De fin juillet à l’automne 1841, Prosper Baccuët se trouve à Constantine dans l’objectif de finaliser l’élaboration de certains motifs picturaux (figure. 4), aménageant sans doute une sorte d’atelier pour y classer ses divers matériaux. Il envisage alors un retour rapide en France afin d’exposer au Salon et auprès des amateurs les nombreux motifs inédits de l’Algérie, comptant beaucoup, pour acquérir une autonomie financière, sur le caractère original de son approche du territoire algérien. En effet, peu d’artistes ont vécu le rythme des colonnes destructrices et ont vu d’aussi près les misères perpétrées au nom du projet colonial. Peu d’artistes ont élaboré une technique suffisante pour rendre compte de ce monde à la fois dangereux et stimulant :
Je me souviendrai de la vie dure et fatigante et parfois ennuyeuse que j’aurai menée ici, car je suis constamment vis-à-vis de moi-même. Heureusement que je travaille beaucoup et sérieusement pour des projets à moi pour l’avenir, et au reste dans la peine comme dans le plaisir, le temps s’écoule, s’en va, car voilà bientôt deux ans que je suis en Afrique. […] Aucun de mes collègues n’auront fait autant de courses que moi, en général ils n’aiment pas à se remuer, le fait est que c’est un métier de chien que de suivre l’armée29.

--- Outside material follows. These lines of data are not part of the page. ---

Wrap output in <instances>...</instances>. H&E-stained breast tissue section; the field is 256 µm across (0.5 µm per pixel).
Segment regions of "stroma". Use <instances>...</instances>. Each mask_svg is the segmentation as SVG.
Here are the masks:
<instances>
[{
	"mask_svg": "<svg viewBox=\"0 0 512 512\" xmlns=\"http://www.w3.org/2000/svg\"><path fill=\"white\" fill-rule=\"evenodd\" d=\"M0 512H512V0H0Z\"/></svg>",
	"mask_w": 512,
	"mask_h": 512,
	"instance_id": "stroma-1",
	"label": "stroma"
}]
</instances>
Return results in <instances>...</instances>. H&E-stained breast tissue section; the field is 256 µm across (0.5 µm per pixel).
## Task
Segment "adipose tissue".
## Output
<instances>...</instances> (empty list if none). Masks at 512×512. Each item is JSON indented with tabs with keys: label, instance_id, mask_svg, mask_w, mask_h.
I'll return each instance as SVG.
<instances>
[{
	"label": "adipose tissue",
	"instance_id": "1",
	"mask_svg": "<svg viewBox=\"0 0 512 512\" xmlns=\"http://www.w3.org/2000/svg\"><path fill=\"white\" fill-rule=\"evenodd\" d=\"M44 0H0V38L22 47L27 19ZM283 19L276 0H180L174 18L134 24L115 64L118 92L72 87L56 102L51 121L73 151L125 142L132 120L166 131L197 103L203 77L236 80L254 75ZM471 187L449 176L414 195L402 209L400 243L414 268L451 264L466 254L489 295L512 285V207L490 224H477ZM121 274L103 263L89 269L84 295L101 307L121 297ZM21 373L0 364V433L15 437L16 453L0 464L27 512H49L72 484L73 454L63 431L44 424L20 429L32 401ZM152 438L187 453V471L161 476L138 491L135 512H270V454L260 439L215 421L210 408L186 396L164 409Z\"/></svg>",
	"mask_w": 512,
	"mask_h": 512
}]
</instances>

Les relations de pouvoir et la systématisation des violences coloniales font ainsi pleinement partie des conditions d’élaboration des images de Prosper Baccuët. Or, dans le même temps, lui-même n’aspire qu’à résister face aux stratégies politiques et militaires, pour négocier son autonomie artistique et scientifique. Il n’a de cesse de poursuivre, en tant qu’officier, ses études de terrain ainsi que ses confrontations aux populations musulmanes, juives et européennes d’Algérie, pour pouvoir exploiter ensuite, dans la durée, en tant qu’artiste indépendant, l’ensemble de ses connaissances et perceptions visuelles, ces matériaux nécessaires à la production d’images orientalistes.